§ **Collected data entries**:

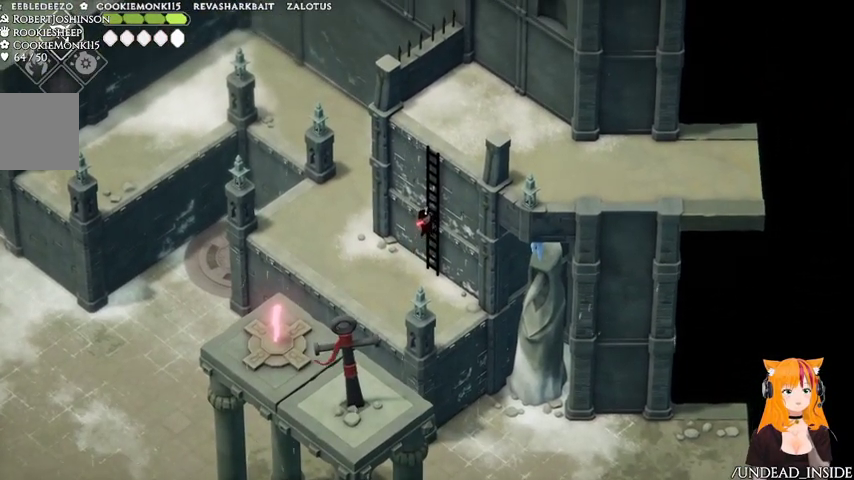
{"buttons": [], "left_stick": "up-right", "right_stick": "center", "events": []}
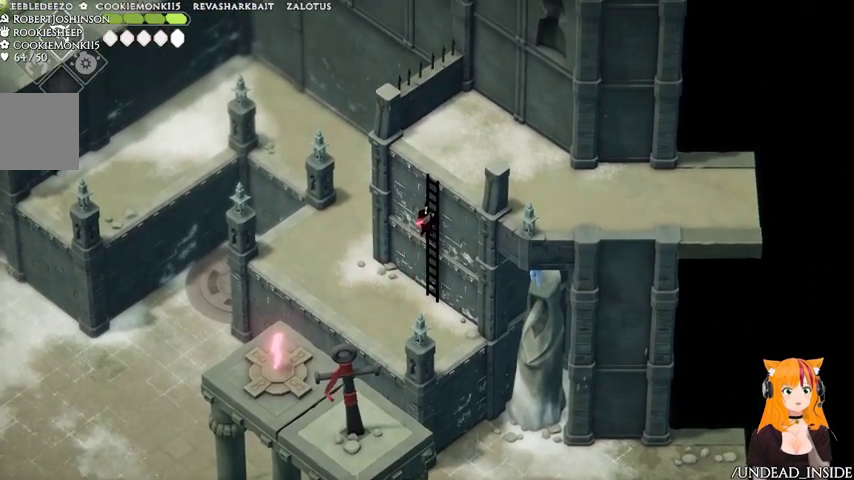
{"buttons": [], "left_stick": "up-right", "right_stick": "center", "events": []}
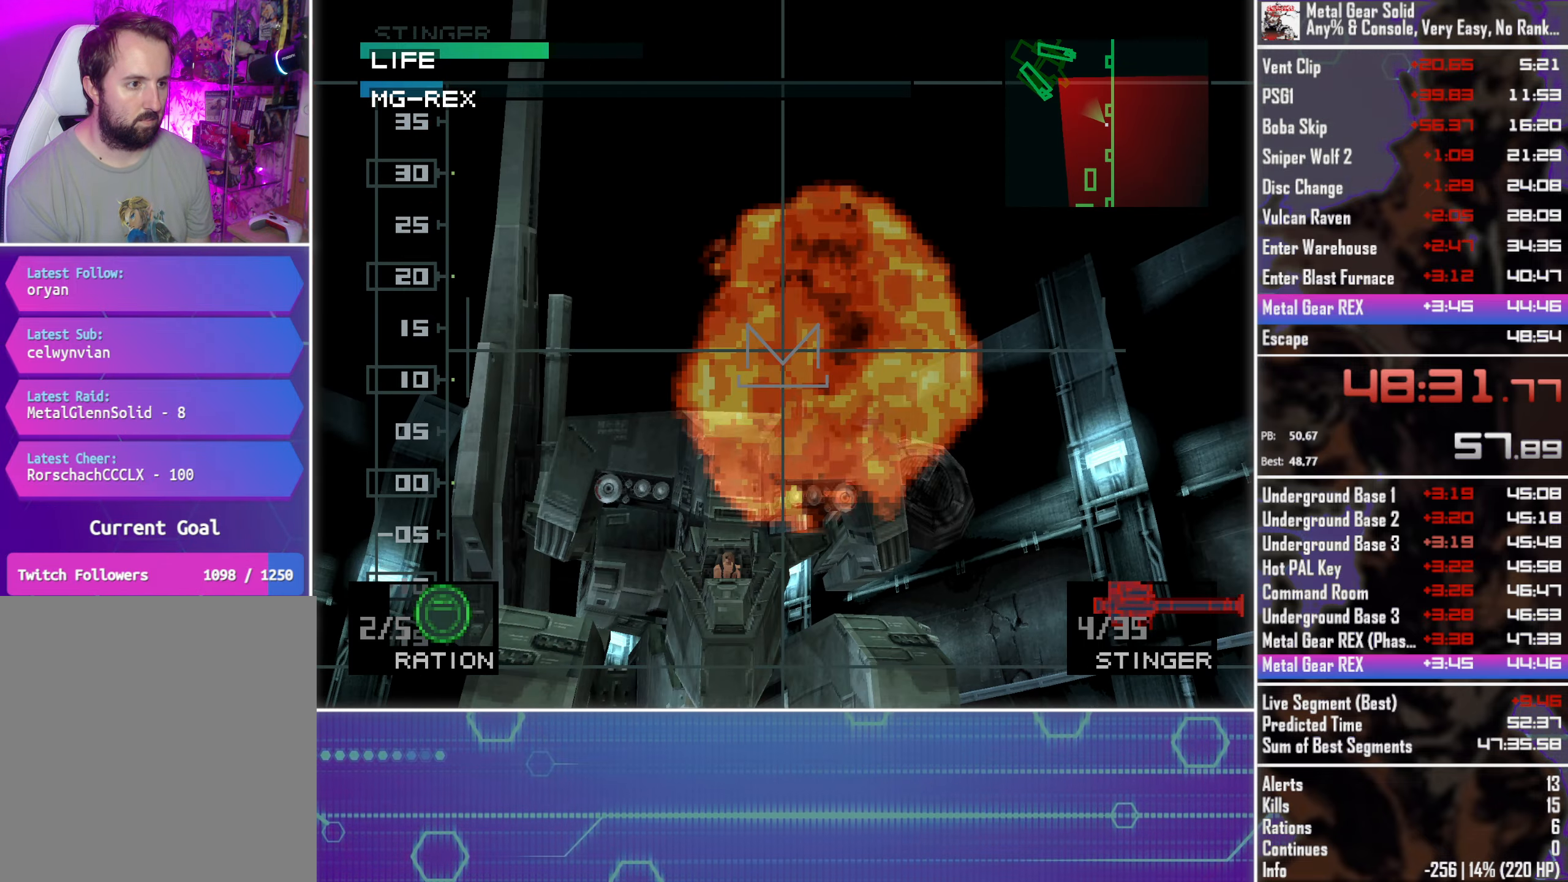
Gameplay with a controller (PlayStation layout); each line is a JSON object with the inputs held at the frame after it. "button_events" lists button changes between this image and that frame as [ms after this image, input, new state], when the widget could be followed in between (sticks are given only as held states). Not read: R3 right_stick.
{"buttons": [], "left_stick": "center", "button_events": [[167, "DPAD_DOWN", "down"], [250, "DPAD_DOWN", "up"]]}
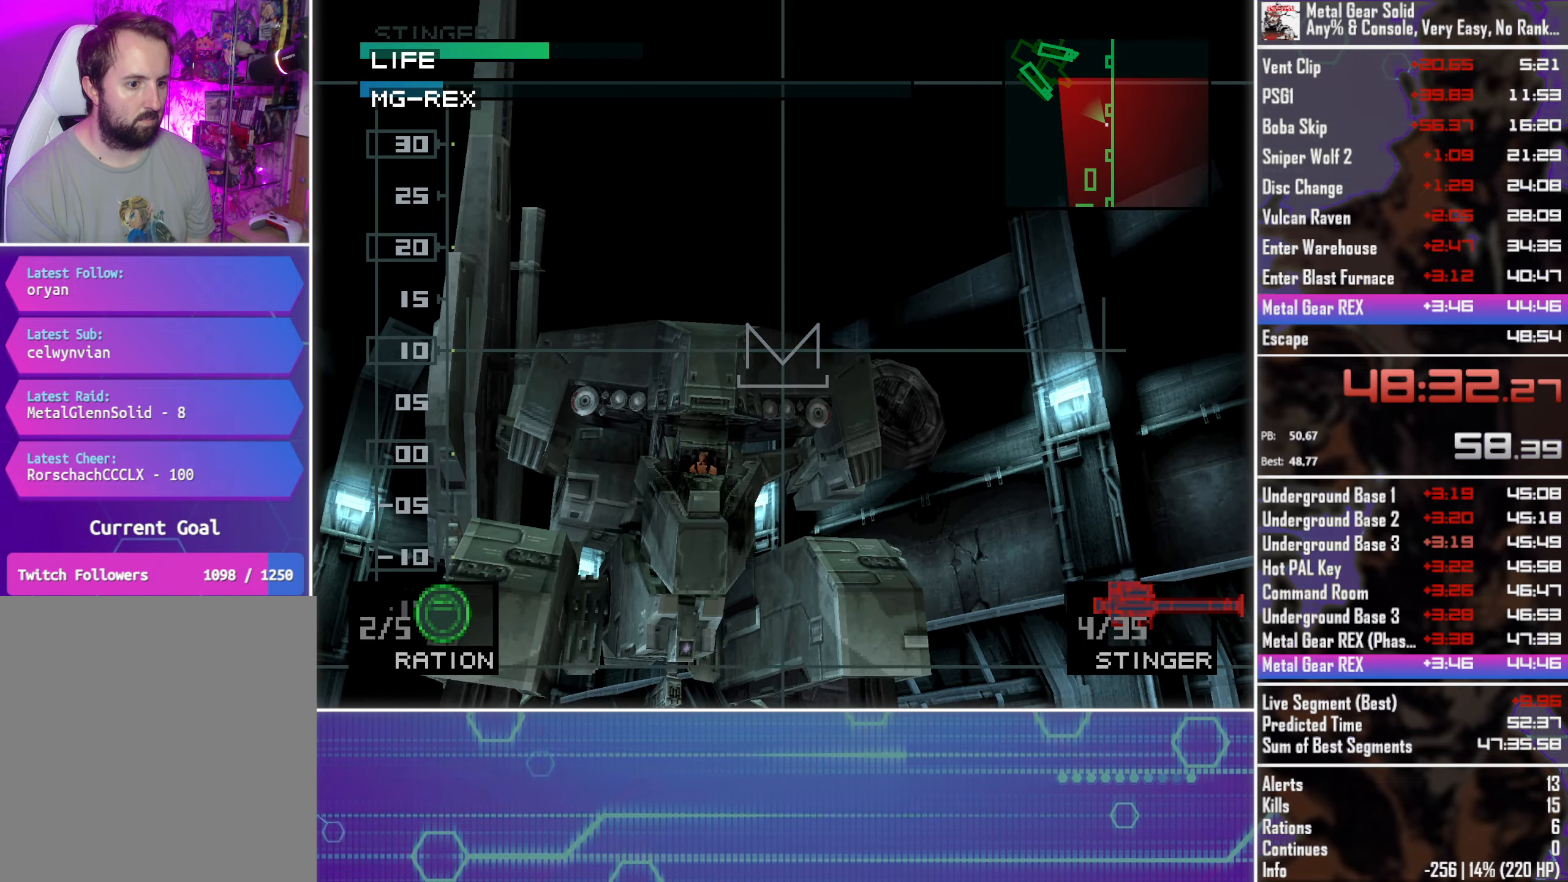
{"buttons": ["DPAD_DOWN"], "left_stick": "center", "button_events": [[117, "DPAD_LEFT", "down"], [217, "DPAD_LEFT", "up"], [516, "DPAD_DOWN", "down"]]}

§ **To do**:
Could you write out every line above exactly as it stands, with no images?

§ **Exercise result**:
{"buttons": [], "left_stick": "up-right", "right_stick": "center", "events": []}
{"buttons": [], "left_stick": "up-right", "right_stick": "center", "events": []}
Gameplay with a controller (PlayStation layout); each line is a JSON object with the inputs held at the frame after it. "button_events" lists button changes between this image and that frame as [ms after this image, input, new state], when the widget could be followed in between (sticks are given only as held states). Not read: R3 right_stick.
{"buttons": [], "left_stick": "center", "button_events": [[167, "DPAD_DOWN", "down"], [250, "DPAD_DOWN", "up"]]}
{"buttons": ["DPAD_DOWN"], "left_stick": "center", "button_events": [[117, "DPAD_LEFT", "down"], [217, "DPAD_LEFT", "up"], [516, "DPAD_DOWN", "down"]]}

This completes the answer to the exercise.